Segmentation data –

.....

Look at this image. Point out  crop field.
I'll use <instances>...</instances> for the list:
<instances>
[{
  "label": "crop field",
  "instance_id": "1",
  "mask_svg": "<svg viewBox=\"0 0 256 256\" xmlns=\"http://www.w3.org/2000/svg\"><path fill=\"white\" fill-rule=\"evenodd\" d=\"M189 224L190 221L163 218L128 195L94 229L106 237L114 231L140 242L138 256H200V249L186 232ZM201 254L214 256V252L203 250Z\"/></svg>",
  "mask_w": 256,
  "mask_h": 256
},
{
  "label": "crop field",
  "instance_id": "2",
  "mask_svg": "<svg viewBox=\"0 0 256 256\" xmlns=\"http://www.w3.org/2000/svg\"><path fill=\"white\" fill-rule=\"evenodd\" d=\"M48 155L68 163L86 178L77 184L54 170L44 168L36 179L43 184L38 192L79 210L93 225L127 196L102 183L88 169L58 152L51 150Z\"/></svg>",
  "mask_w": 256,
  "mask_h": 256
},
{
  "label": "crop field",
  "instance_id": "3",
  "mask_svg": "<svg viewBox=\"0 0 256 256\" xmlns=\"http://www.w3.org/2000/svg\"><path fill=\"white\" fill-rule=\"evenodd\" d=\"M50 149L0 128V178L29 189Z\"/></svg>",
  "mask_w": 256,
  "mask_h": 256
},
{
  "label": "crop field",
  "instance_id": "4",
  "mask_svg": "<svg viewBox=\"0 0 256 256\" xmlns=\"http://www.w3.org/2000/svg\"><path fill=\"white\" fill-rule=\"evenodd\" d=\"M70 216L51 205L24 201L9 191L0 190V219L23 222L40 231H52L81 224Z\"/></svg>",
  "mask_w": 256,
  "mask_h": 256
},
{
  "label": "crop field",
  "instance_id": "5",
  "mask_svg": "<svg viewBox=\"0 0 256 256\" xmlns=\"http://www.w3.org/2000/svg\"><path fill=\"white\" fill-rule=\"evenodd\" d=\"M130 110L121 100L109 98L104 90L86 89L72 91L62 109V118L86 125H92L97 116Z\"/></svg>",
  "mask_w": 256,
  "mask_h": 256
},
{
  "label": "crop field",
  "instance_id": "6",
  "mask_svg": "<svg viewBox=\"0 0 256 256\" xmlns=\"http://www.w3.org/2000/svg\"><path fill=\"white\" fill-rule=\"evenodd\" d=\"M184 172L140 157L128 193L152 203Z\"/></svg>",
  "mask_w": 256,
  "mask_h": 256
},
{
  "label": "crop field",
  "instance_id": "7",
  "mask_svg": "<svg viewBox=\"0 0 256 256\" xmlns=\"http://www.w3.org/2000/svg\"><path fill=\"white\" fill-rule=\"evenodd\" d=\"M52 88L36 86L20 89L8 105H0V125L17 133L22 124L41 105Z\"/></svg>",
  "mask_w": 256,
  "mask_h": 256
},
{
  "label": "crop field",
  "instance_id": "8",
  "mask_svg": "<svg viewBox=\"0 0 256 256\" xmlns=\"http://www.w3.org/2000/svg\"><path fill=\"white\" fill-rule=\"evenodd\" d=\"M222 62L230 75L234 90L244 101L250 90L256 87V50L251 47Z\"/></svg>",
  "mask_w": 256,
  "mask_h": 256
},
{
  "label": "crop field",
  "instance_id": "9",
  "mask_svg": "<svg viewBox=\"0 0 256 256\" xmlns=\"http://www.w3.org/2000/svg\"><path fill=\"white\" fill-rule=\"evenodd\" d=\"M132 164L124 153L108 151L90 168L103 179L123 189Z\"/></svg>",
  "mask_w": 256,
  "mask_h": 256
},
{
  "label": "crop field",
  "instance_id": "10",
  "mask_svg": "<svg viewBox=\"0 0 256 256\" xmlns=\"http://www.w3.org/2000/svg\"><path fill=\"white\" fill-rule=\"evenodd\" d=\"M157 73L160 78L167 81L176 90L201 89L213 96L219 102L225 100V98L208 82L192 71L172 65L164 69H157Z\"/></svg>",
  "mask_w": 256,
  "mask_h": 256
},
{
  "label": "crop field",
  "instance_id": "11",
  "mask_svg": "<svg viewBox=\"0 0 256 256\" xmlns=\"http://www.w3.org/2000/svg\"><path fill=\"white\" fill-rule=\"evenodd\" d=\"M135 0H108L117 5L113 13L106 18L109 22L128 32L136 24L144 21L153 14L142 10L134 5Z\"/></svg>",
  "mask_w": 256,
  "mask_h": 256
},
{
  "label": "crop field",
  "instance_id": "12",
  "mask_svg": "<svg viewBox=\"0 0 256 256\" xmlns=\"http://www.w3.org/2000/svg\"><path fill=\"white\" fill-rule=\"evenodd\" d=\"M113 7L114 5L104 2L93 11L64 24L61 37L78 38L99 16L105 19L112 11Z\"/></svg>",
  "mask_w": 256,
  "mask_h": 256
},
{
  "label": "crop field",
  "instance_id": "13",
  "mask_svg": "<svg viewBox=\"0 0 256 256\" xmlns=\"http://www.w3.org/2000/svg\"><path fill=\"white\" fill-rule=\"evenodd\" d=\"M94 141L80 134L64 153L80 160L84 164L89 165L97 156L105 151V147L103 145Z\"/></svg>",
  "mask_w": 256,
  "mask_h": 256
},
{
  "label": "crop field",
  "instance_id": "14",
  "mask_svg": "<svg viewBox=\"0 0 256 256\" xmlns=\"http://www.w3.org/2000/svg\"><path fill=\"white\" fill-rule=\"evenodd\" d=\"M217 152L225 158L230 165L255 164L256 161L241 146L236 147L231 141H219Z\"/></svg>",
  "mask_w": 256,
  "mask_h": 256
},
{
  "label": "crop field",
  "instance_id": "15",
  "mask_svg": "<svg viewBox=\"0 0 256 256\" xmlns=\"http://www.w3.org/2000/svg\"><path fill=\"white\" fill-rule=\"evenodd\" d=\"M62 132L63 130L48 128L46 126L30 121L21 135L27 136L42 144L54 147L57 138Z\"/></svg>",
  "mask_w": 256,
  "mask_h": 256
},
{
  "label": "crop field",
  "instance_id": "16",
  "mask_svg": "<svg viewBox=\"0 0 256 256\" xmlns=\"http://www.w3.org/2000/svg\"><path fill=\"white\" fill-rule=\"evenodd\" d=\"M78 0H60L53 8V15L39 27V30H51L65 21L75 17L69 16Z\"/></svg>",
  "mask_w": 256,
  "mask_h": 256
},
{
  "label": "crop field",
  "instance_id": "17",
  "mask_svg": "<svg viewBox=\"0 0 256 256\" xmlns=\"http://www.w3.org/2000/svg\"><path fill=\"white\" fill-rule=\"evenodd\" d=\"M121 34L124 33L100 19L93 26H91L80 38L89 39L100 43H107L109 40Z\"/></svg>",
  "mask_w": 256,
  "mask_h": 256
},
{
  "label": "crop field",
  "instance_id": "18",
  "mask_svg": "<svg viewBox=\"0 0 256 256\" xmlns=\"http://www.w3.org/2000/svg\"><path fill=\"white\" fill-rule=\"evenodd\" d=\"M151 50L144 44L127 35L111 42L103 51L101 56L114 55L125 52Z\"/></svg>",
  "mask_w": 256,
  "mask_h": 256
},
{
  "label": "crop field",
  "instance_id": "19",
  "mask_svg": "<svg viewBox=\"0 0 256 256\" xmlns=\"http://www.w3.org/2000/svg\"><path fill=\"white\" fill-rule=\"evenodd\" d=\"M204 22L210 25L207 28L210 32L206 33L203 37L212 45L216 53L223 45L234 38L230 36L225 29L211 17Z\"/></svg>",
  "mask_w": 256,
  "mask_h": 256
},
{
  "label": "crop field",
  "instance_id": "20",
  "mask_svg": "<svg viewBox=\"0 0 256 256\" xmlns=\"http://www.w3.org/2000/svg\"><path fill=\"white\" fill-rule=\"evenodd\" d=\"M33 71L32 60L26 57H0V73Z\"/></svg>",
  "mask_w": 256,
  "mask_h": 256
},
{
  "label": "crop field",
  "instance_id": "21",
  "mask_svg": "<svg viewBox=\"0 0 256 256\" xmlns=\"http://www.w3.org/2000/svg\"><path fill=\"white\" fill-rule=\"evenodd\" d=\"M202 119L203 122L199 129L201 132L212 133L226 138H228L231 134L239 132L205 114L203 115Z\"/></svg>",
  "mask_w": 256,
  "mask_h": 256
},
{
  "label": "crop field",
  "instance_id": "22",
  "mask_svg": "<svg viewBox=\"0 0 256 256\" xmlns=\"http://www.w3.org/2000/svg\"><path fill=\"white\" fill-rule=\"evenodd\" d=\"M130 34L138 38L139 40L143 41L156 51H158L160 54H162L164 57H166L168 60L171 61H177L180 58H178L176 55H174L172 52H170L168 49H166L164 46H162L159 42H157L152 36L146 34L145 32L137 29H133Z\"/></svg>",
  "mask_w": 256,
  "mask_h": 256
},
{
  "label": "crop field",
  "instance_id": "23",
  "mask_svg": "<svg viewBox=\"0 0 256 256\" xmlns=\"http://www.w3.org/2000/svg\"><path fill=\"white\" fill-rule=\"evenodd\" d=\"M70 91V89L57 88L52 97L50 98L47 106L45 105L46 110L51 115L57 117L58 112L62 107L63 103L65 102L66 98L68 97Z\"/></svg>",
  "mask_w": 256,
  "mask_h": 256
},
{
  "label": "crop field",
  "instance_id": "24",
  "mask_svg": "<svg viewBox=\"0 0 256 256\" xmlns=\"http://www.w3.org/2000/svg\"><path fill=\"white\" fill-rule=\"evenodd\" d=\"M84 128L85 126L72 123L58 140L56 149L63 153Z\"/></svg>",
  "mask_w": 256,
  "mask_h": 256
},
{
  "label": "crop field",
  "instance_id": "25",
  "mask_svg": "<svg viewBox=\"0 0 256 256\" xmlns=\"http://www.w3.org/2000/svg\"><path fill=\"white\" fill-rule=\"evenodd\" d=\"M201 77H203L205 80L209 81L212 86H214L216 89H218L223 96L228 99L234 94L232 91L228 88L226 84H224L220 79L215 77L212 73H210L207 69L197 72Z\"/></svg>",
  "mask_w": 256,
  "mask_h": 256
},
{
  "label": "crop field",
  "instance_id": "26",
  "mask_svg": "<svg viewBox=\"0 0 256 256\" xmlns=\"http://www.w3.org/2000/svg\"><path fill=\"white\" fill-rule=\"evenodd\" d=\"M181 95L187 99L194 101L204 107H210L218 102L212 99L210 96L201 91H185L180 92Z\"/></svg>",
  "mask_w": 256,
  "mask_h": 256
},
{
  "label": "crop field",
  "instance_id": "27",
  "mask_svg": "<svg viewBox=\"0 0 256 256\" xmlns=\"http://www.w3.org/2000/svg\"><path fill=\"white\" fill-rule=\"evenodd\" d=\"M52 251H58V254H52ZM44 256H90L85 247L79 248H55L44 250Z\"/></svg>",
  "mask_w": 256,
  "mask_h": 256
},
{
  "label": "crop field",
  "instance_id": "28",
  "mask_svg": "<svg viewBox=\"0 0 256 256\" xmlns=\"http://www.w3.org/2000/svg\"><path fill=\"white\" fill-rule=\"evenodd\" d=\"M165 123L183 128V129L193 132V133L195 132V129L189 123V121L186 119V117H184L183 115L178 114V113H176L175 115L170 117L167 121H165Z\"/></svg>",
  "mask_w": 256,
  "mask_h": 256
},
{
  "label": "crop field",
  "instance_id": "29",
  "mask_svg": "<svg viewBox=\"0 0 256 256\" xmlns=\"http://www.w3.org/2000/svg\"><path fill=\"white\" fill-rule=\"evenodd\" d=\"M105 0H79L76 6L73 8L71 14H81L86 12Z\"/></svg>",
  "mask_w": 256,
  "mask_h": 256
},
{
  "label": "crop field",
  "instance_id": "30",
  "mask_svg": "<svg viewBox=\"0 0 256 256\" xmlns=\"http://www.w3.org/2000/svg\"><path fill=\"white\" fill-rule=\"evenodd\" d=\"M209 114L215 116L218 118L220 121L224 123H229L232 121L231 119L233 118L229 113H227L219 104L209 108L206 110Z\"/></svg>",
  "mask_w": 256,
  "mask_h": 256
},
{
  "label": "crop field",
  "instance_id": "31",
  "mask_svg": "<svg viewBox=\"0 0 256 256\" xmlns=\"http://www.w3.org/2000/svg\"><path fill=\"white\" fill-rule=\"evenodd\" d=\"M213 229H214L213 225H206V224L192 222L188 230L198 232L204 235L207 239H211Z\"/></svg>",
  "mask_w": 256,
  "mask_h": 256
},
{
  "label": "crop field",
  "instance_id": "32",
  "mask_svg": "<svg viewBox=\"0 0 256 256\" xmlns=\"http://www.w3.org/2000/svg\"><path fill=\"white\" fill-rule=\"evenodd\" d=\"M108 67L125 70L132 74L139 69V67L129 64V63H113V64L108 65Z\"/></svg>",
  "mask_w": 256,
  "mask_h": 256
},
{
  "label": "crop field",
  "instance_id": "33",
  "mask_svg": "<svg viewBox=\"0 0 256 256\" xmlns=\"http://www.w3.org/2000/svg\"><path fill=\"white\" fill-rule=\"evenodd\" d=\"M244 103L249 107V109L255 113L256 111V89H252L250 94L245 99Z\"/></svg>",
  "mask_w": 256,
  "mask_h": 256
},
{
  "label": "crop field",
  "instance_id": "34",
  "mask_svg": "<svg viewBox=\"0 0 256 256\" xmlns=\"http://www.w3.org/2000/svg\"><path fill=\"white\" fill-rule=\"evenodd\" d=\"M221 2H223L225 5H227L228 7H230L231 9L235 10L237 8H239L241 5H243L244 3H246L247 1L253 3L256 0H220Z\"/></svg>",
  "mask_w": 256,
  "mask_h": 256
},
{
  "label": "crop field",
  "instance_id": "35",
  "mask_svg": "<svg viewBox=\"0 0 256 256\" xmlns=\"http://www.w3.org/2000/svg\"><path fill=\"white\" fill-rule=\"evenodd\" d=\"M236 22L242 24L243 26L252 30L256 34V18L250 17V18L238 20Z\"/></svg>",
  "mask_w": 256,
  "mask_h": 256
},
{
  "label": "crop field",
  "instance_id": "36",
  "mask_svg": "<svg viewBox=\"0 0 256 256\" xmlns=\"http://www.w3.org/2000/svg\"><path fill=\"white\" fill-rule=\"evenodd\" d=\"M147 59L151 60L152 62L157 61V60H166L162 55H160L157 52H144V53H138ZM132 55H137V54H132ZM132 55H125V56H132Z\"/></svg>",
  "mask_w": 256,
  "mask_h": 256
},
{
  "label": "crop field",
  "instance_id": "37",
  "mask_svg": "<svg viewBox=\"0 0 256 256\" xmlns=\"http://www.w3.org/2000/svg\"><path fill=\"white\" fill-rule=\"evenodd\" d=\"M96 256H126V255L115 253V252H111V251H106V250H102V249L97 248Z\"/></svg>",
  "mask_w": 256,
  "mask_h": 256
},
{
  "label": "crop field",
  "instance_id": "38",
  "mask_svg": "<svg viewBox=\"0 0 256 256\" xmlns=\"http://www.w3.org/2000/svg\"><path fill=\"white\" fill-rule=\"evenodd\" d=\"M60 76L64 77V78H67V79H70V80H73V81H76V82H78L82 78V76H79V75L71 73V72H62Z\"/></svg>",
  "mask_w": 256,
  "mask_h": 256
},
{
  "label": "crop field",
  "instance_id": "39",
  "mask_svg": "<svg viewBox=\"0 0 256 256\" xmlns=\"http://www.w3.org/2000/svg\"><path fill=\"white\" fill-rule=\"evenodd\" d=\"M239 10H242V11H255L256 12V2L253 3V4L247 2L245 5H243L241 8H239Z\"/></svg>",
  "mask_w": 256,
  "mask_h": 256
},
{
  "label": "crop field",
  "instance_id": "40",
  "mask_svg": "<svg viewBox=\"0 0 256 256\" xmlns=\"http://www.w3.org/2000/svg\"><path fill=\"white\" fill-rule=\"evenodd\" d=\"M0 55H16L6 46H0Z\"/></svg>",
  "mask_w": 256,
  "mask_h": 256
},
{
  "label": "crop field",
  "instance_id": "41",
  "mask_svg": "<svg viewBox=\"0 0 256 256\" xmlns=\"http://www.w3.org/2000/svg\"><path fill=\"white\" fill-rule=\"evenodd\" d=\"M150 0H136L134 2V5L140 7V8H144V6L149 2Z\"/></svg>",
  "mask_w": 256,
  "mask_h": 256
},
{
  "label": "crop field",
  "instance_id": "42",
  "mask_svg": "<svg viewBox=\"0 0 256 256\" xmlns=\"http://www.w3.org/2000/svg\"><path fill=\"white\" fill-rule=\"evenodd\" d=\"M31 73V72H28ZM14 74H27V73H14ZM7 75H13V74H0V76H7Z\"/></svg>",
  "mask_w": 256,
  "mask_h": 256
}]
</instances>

.....

SET TASK – From the listing above, keep only the lines that contain the string "instances" and copy each one out unchanged.

TASK SOLUTION –
I'll use <instances>...</instances> for the list:
<instances>
</instances>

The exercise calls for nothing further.